→ Directions:
Copy each line of the entries that contains the word "ασθενών".

→ Dataset content:
===============
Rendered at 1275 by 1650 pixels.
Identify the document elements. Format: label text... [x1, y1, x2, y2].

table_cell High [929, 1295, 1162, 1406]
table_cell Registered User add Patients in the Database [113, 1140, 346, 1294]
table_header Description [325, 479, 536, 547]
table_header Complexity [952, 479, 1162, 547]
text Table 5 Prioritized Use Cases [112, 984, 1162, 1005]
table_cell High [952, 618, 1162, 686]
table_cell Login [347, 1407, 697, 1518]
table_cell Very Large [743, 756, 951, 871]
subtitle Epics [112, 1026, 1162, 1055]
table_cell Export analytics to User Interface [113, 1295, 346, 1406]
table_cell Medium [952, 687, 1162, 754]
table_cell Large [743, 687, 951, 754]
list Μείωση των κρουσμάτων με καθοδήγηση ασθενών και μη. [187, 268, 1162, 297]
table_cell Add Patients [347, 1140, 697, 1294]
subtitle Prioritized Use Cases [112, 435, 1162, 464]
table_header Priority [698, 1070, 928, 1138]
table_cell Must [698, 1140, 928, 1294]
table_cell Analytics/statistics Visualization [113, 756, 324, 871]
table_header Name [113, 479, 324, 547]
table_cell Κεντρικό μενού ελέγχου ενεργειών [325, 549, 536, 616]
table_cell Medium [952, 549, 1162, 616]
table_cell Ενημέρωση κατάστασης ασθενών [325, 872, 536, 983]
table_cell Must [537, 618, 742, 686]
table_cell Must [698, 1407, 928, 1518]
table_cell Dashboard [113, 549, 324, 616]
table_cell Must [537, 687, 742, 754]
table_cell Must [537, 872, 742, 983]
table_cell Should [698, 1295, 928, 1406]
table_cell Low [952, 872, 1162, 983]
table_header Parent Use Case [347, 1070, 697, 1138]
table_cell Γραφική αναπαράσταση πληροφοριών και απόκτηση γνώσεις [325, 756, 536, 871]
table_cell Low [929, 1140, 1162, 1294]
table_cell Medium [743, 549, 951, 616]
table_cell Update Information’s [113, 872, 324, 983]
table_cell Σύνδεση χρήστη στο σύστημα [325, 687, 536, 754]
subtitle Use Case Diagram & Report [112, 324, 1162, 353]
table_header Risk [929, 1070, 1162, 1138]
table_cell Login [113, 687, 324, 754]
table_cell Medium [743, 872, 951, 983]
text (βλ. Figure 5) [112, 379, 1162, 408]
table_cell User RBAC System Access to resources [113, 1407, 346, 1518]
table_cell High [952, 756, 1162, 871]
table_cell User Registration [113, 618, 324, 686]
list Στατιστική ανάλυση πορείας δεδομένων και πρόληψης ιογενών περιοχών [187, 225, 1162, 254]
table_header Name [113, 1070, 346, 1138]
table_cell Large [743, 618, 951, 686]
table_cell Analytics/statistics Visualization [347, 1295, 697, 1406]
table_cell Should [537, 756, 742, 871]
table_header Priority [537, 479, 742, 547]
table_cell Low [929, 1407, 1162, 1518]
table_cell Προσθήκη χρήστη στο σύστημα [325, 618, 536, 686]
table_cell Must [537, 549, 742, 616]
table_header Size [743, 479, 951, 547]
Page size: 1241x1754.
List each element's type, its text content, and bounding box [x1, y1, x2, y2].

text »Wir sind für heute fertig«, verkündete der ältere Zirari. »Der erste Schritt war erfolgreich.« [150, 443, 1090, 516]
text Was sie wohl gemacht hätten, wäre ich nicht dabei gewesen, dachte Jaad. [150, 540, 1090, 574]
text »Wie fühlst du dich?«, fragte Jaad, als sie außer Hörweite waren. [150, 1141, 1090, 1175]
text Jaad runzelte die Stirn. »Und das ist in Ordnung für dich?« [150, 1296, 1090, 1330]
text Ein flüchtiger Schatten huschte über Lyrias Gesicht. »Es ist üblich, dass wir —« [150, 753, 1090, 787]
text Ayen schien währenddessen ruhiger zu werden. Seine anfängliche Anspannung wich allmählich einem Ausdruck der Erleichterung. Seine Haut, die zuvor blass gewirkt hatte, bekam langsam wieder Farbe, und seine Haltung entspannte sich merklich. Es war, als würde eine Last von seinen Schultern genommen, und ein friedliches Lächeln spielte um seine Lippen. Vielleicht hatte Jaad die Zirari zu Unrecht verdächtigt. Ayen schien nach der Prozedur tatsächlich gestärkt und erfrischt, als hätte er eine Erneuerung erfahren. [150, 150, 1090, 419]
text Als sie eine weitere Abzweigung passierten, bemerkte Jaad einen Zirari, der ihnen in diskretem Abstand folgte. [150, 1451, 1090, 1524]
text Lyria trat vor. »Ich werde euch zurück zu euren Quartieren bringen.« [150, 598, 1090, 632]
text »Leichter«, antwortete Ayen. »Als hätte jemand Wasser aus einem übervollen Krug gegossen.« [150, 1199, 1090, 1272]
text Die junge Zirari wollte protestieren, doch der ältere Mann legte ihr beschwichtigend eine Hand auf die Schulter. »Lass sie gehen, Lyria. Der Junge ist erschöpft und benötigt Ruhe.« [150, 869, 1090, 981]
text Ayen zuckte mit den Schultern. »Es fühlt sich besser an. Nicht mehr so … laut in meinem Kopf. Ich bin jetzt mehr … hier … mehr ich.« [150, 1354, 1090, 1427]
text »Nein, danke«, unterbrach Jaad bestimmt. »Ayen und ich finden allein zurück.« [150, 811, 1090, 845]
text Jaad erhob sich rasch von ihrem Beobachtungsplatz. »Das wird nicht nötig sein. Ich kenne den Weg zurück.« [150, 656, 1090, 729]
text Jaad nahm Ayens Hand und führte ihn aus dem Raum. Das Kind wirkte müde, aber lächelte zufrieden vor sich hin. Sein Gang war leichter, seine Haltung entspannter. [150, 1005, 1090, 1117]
===============
→ Answer to the exercise:
list Μείωση των κρουσμάτων με καθοδήγηση ασθενών και μη. [187, 268, 1162, 297]
table_cell Ενημέρωση κατάστασης ασθενών [325, 872, 536, 983]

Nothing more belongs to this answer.